**Quoted passage**.
= = = = =

Jack Spicer at 101
Some thoughts on the anniversary of an anti-Beat poet.
There is a long list of writers who are frequently linked to the Beat Generation in spite of having never really been a part of it. This largely stems from the difficulty of defining the movement (my thoughts on that here) and partly from the desire to lump together countercultural figures of interest. People who like Ginsberg, Kerouac, and Burroughs often enjoy the work of Bukowski, Brautigan, or Hunter Thompson, for example. The latter writers were very definitely not part of the Beat Generation but sometimes there is the temptation to say, “Well they were active in that period and they were ‘Beat’ in my sense of the word, so…”
Then of course there is the fact that many writers connected with the Beats socially or lived and worked within similar geographical spaces, such as San Francisco. Other writers may have considered themselves artistically distinct but occasionally appeared in the same publications or read at the same events. Naturally, even if we do not consider them “Beat,” it is reasonable to discuss them in publications about the Beats for they were part of that scene. Many of these people hated being called Beat writers but if pressed they might have admitted that it helped them sell books. Michael McClure did not like being viewed as part of the Beat scene in the beginning but very much embraced it later. Lawrence Ferlinghetti was adamant he was not Beat. Kenneth Rexroth of course had his “an entomologist is not a bug” quip.

= = = = =

**Data supplied**.
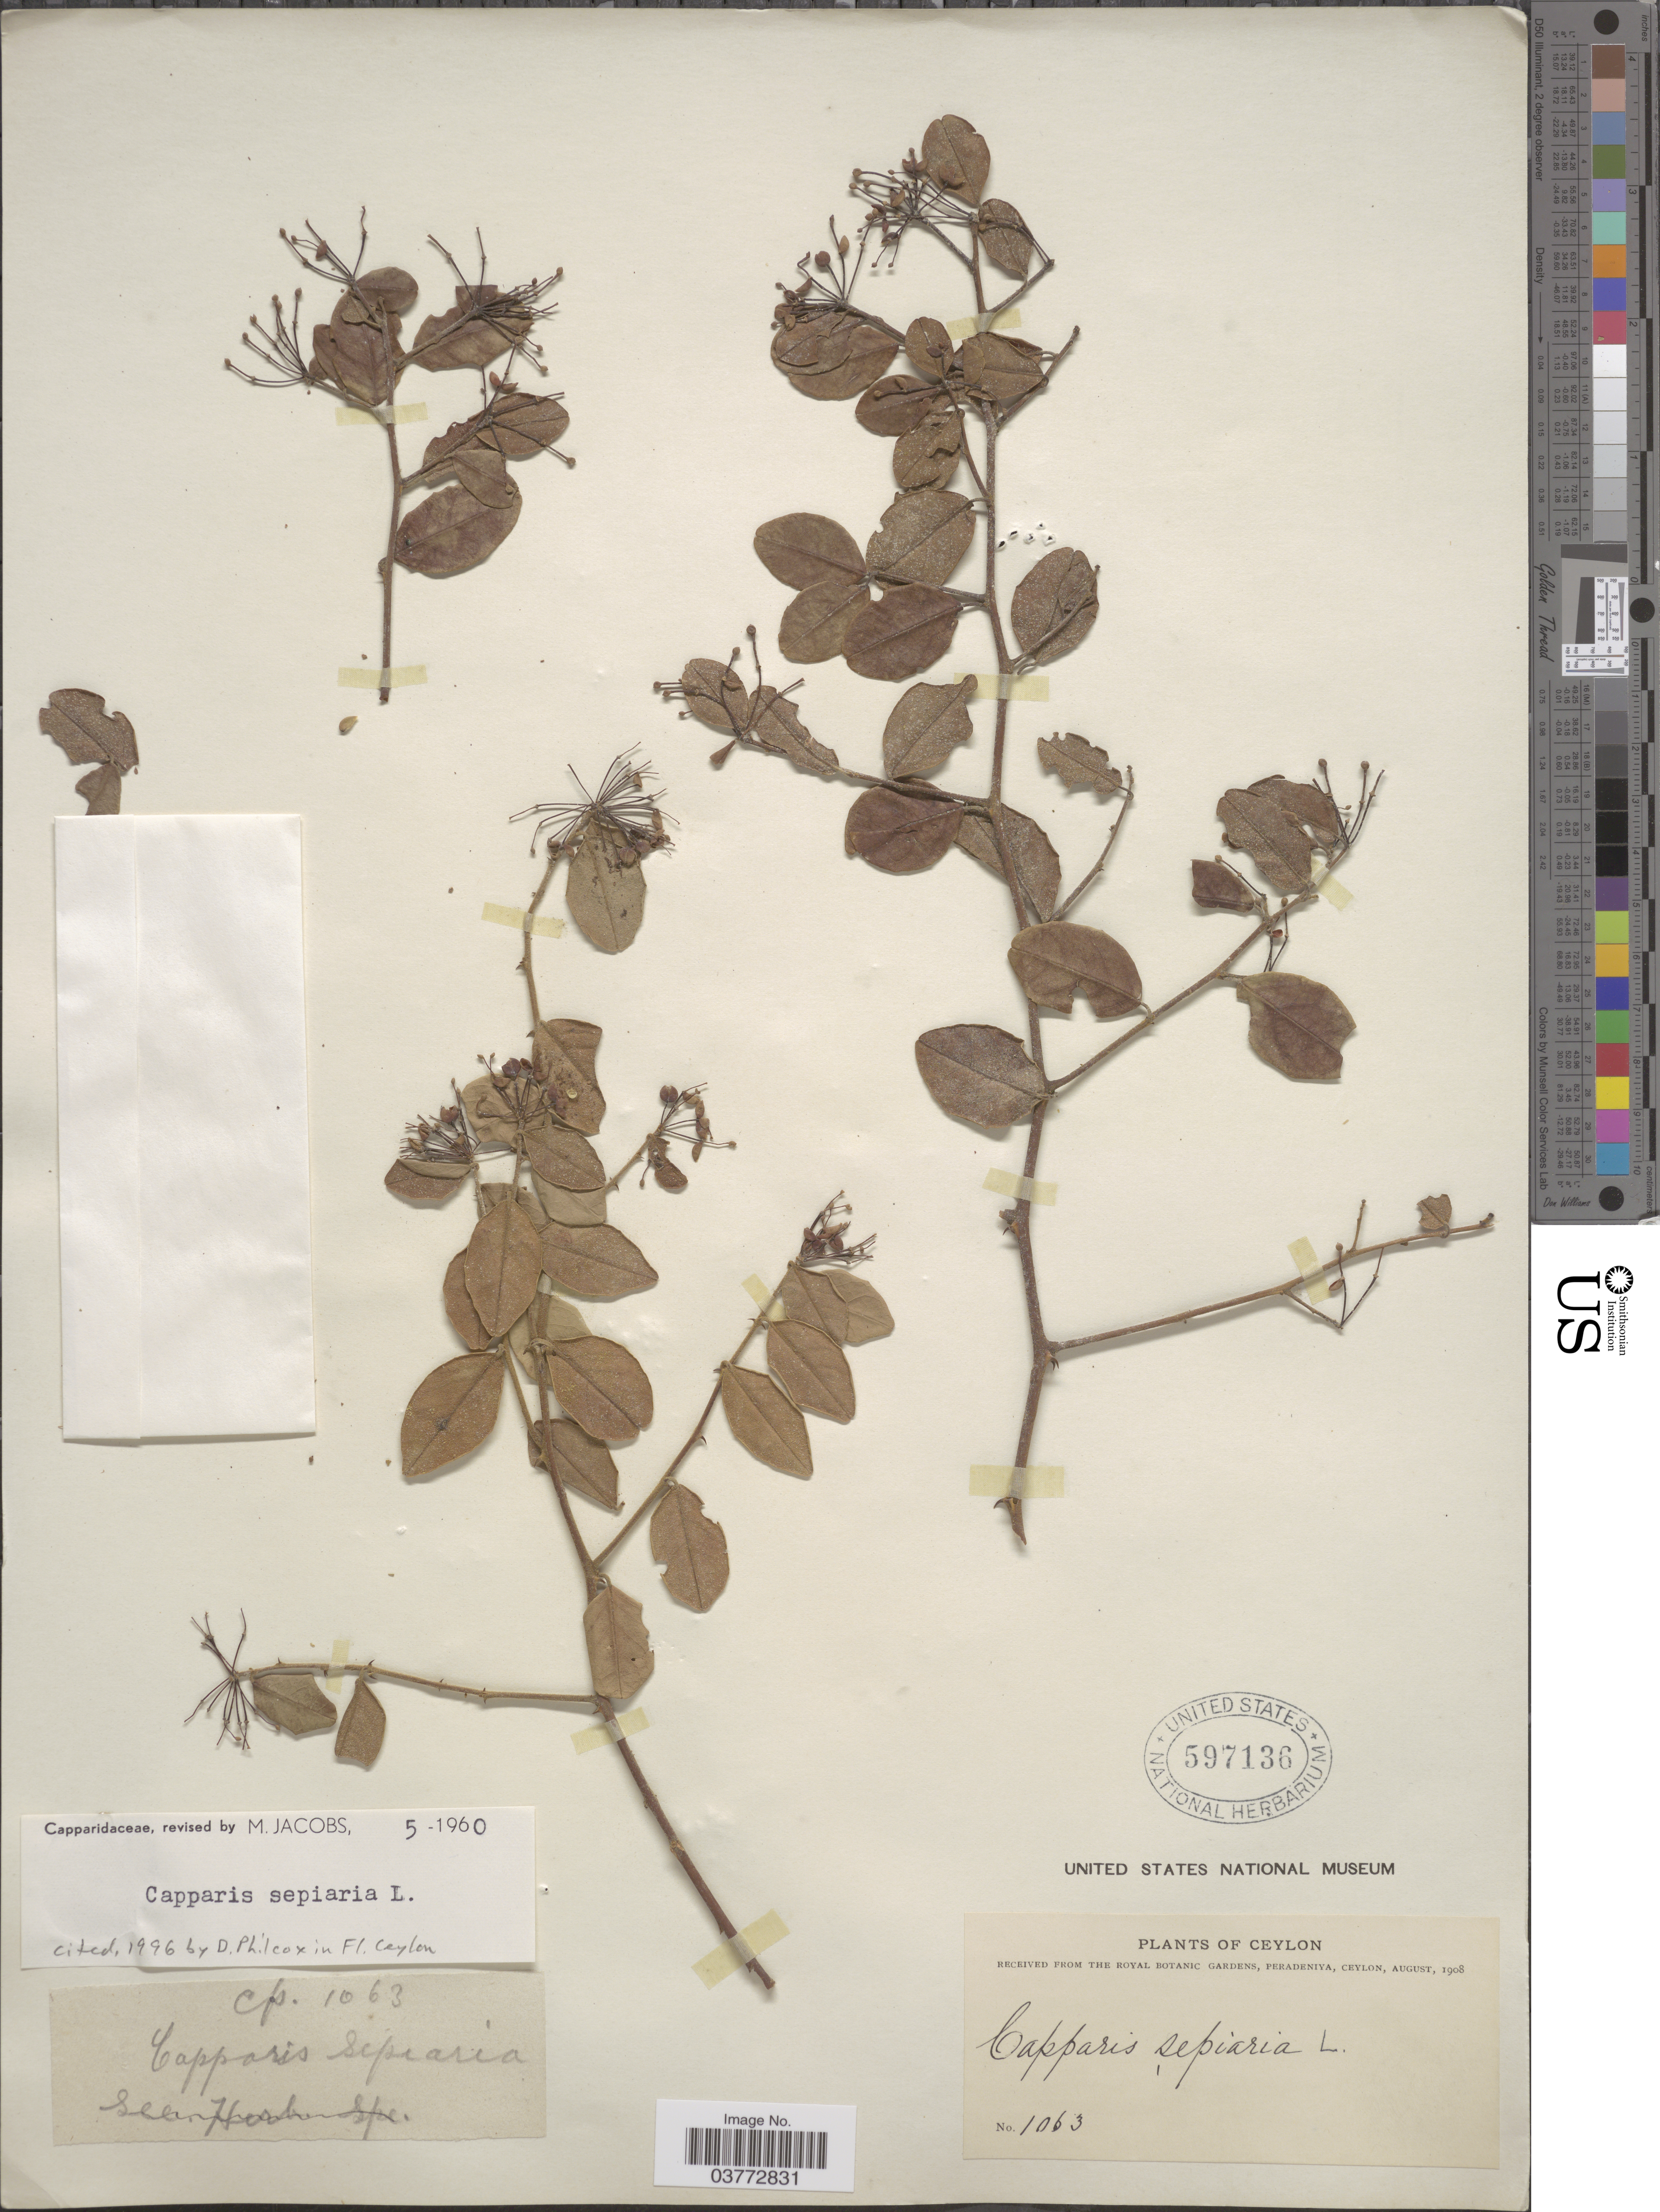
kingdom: Plantae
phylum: Tracheophyta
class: Magnoliopsida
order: Brassicales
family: Capparaceae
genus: Capparis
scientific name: Capparis sepiaria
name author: L.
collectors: P. Royal Botanic Gardens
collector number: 1063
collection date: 1908-08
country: Sri Lanka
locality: Ceylon.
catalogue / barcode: US 597136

= = = = =

**Stated problem 1**. Print everything in the records from the line containing "phylum: Tracheophyta" down to the end of the records, with both of those lines included.
**Stated problem 2**. Continue the essay on Jack Spicer and the Beats from the point at which it stops.
The records bear no relation to the essay on Jack Spicer.

**Task result 1**.
phylum: Tracheophyta
class: Magnoliopsida
order: Brassicales
family: Capparaceae
genus: Capparis
scientific name: Capparis sepiaria
name author: L.
collectors: P. Royal Botanic Gardens
collector number: 1063
collection date: 1908-08
country: Sri Lanka
locality: Ceylon.
catalogue / barcode: US 597136

**Task result 2**.
One writer who is never categorised as Beat but often mentioned in texts about the Beats is Jack Spicer. He successfully avoided the label due to his overt hatred of Allen Ginsberg and most of the famous Beat and Beat-related writers. Today is the 101st anniversary of his birth, so I thought I’d write a short note about his Beat connections. (Even though he would probably hate that...)
Spicer was part of the pre-Beat Bay Area scene that is sometimes called the Berkeley Renaissance. Together with Robin Blaser and Robert Duncan, he formed the core of a poetry movement that had many of the hallmarks of the later San Francisco Renaissance and the Beat movement that arguably began around the same time (the mid-forties) on the other side of the country. These were openly gay writers of fearless, avant-garde poetry that was mostly confined to small-press publications and readings in front of very small gatherings.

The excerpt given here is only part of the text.